By sharing his own faith journey, in highly self-deprecating fashion, Rulli has built a considerable audience of people who identify with just trying to be Catholic guys and gals. The overall goal seems to be assuring practicing Catholics we’re all in the same boat, no matter how much practice we need.
Interestingly, there’s a decent-sized non-Catholic portion of Rulli’s audience. I chalk that demographic up to Rulli going out of his way to make the show accessible. In fact, his producer/sidekick, Tyler Veghte, is a good-natured atheist who researches Church history and the Bible for content; having developed a pretty good knowledge base, he may just research his way into the Church one day, if he doesn’t remain stubbornly atheist for the sake of branding.
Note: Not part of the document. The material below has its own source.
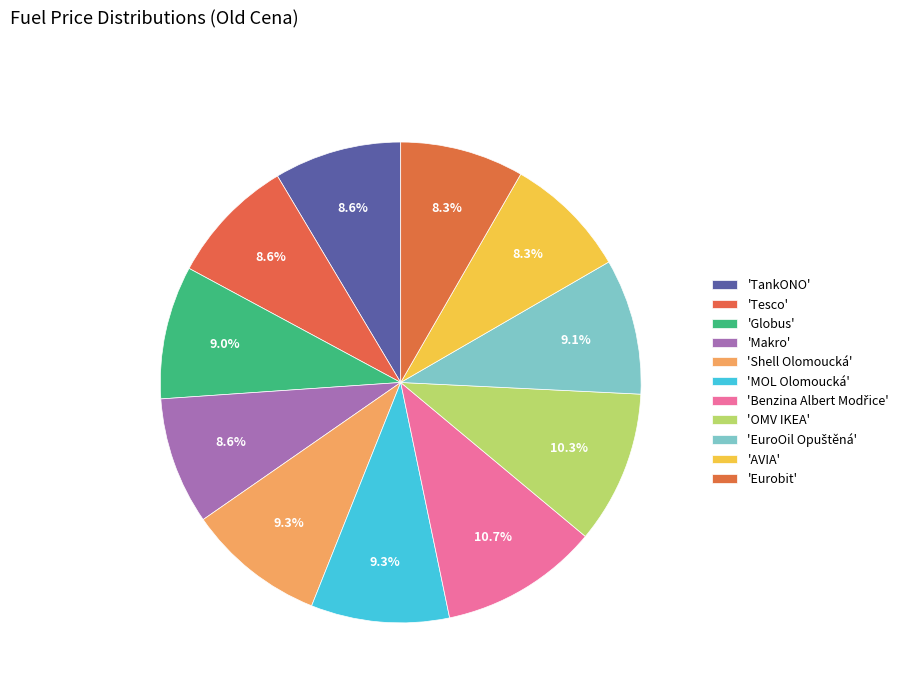

Which slice is the largest?

Benzina Albert Modřice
Unlike some with a national platform, Rulli studiously avoids any hint of divisiveness. For instance, he’s a fan of the papacy, period, with kind words for every pope in his lifetime. No "conservative" Francis criticizer, he. But Rulli also doesn't cater to the "liberal" tendency to downplay sin, specifically his own; he's a frequenter and vocal proponent of the confessional. Rulli might not be deep, but he’s deeply aware of the need for Christ's mercy in his life, which must also sit well with non-Catholic listeners.
I never expect to come away from The Catholic Guy Show having learned anything (although I often do, finding the occasional relatable moment in Rulli’s musings or a nugget of knowledge in a game about Church history), but I always come away knowing I’m not alone in believing that laughing while Catholic isn’t a ticketable offense.
A time to think hard, a time to laugh heartily…
If you’re looking for deep-dives into doctrine and other aspects of the Faith, The Catholic Talk Show and The Catholic Guy Show ain’t that; try The Bishop Strickland Hour from Virgin Most Powerful Radio, or the wonderful priests at the Catholic Stuff You Should Know podcast.
I’m a fan of both serious and humorous program styles. Just as I can enjoy a cold bottle of beer every bit as much as a nice glass of wine, I find myself enjoying a few Catholic laughs with a bunch of likeable guys as much as I enjoy soaking up much-needed knowledge from people a lot smarter than me.
To take this awkward simile-cum-metaphor about drinking a step further, there’s room for a lot of labels on the shelves of the Catholic media bar. You can decide for yourself which shelves The Catholic Talk Show and The Catholic Guy Show should occupy.
The hosts would probably describe themselves as heavily-discounted, happy hour well drinks.